_YOUR INSTRUCTIONS_. Copy the lines below word for word, running from the line that contains "măcar de zece" through the line that contains "şi pentru a", both included. Leave out every other line.

_Data excerpts_.
────────────────

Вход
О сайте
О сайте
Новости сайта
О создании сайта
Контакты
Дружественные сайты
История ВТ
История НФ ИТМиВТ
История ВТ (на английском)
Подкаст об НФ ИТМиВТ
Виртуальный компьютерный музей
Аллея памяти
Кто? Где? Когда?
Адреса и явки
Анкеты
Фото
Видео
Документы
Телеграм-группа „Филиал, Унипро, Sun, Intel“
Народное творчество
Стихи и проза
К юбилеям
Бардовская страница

────────────────

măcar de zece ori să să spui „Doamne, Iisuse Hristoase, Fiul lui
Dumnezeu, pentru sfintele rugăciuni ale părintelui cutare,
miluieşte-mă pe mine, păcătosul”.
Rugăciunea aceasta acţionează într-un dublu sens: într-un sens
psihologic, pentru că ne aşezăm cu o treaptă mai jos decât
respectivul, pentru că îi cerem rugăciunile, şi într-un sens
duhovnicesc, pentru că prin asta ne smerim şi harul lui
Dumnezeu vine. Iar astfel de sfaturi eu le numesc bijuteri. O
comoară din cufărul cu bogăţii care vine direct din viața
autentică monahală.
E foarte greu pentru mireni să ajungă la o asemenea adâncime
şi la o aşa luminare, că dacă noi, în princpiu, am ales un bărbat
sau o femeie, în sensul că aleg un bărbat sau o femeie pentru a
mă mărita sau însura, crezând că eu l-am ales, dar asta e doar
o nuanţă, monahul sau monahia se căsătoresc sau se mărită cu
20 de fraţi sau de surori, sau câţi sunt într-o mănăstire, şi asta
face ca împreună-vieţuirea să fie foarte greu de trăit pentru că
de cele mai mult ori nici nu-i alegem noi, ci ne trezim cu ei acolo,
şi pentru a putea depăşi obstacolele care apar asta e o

────────────────

_RESULT OF THIS EXERCISE_.
măcar de zece ori să să spui „Doamne, Iisuse Hristoase, Fiul lui
Dumnezeu, pentru sfintele rugăciuni ale părintelui cutare,
miluieşte-mă pe mine, păcătosul”.
Rugăciunea aceasta acţionează într-un dublu sens: într-un sens
psihologic, pentru că ne aşezăm cu o treaptă mai jos decât
respectivul, pentru că îi cerem rugăciunile, şi într-un sens
duhovnicesc, pentru că prin asta ne smerim şi harul lui
Dumnezeu vine. Iar astfel de sfaturi eu le numesc bijuteri. O
comoară din cufărul cu bogăţii care vine direct din viața
autentică monahală.
E foarte greu pentru mireni să ajungă la o asemenea adâncime
şi la o aşa luminare, că dacă noi, în princpiu, am ales un bărbat
sau o femeie, în sensul că aleg un bărbat sau o femeie pentru a
mă mărita sau însura, crezând că eu l-am ales, dar asta e doar
o nuanţă, monahul sau monahia se căsătoresc sau se mărită cu
20 de fraţi sau de surori, sau câţi sunt într-o mănăstire, şi asta
face ca împreună-vieţuirea să fie foarte greu de trăit pentru că
de cele mai mult ori nici nu-i alegem noi, ci ne trezim cu ei acolo,
şi pentru a putea depăşi obstacolele care apar asta e o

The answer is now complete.